Başka hayat tarzlarına tahammülleri yok
BİR grup İslamcı faşist, Contemporary İstanbul'da sergilenen bir heykeli bahane ederek İstanbul Kongre Merkezi'ni bastı. Protesto edilen heykel, üzerinde Abdülhamid resmi bulunan mayo giymiş bir kadın heykeli. Baskıncı grup (ki Milli...
BİR grup İslamcı faşist, Contemporary İstanbul'da sergilenen bir heykeli bahane ederek İstanbul Kongre Merkezi'ni bastı.
Protesto edilen heykel, üzerinde Abdülhamid resmi bulunan mayo giymiş bir kadın heykeli.
Baskıncı grup (ki Milli Görüşçü olduklarını söylüyorlar) bundan dolayı “rencide olmuş”.
Sergi yönetimi, tatsızlığın büyümemesi için heykeli önce depoya kaldırmış, ortalık yatışınca yine yerine koymuş.
Daha sonra baktım, tutuklanan, hakkında soruşturma başlatılan kimse yok.

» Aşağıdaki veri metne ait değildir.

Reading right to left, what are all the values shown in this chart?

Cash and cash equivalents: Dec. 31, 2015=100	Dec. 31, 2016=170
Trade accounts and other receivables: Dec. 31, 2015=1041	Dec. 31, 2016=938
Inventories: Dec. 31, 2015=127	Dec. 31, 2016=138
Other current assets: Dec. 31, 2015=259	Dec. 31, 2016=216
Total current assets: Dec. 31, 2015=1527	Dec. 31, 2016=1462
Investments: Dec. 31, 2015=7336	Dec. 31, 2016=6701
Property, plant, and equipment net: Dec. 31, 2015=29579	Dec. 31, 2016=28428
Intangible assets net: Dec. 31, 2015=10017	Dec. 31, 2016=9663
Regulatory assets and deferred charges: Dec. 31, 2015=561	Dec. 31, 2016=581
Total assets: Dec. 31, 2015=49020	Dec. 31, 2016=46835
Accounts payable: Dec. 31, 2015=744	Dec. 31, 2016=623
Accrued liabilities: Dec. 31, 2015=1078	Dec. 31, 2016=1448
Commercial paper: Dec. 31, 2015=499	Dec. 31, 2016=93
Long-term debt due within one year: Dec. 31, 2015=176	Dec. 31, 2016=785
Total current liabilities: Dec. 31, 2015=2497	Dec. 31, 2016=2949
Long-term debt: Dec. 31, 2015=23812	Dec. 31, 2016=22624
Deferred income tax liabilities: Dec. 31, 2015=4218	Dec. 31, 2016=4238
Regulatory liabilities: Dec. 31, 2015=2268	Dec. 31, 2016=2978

Bir sergiyi basıyorlar, olay çıkarıyorlar, insanları tehdit ediyorlar ve kimse hakkında bir işlem yapılmıyor.
Niye?
Sebebi basit: Devletin yukarıdan aşağıya birçok kademesi de onlar gibi düşünüyor.
Vatandaşların haklarını korumak bu beyler için hiç önemli değil.
Bir sanat eserinden rencide olacak kadar hassas ruhlular ama sıra bireysel özgürlükleri korumak, sanatın özgürce icra edilmesini sağlamak olunca taş kesilebiliyorlar.
Ve böyle olaylar sürekli birbirini tekrarlıyor.
Saldırganlar da ceza almadıklarını, yaptıklarının yanlarına kâr kaldığını gördükçe daha da azgınlaşıyorlar.
Yarın da mesela birimizin giysisinden, saç tarama şeklinden rencide olabilirler kolaylıkla.
Çünkü kendileri gibi olmayana, kendileri gibi düşünmeyene tahammülleri yok.
“Hayat tarzlarına karışmayız” demeyi pek seviyorlar ama ortada karışacak hayat tarzı bırakmamak için de ellerinden geleni yapıyorlar.
Siz ‘Batı korkuyor’u bırakın, Müslüman memleketlere bir bakın.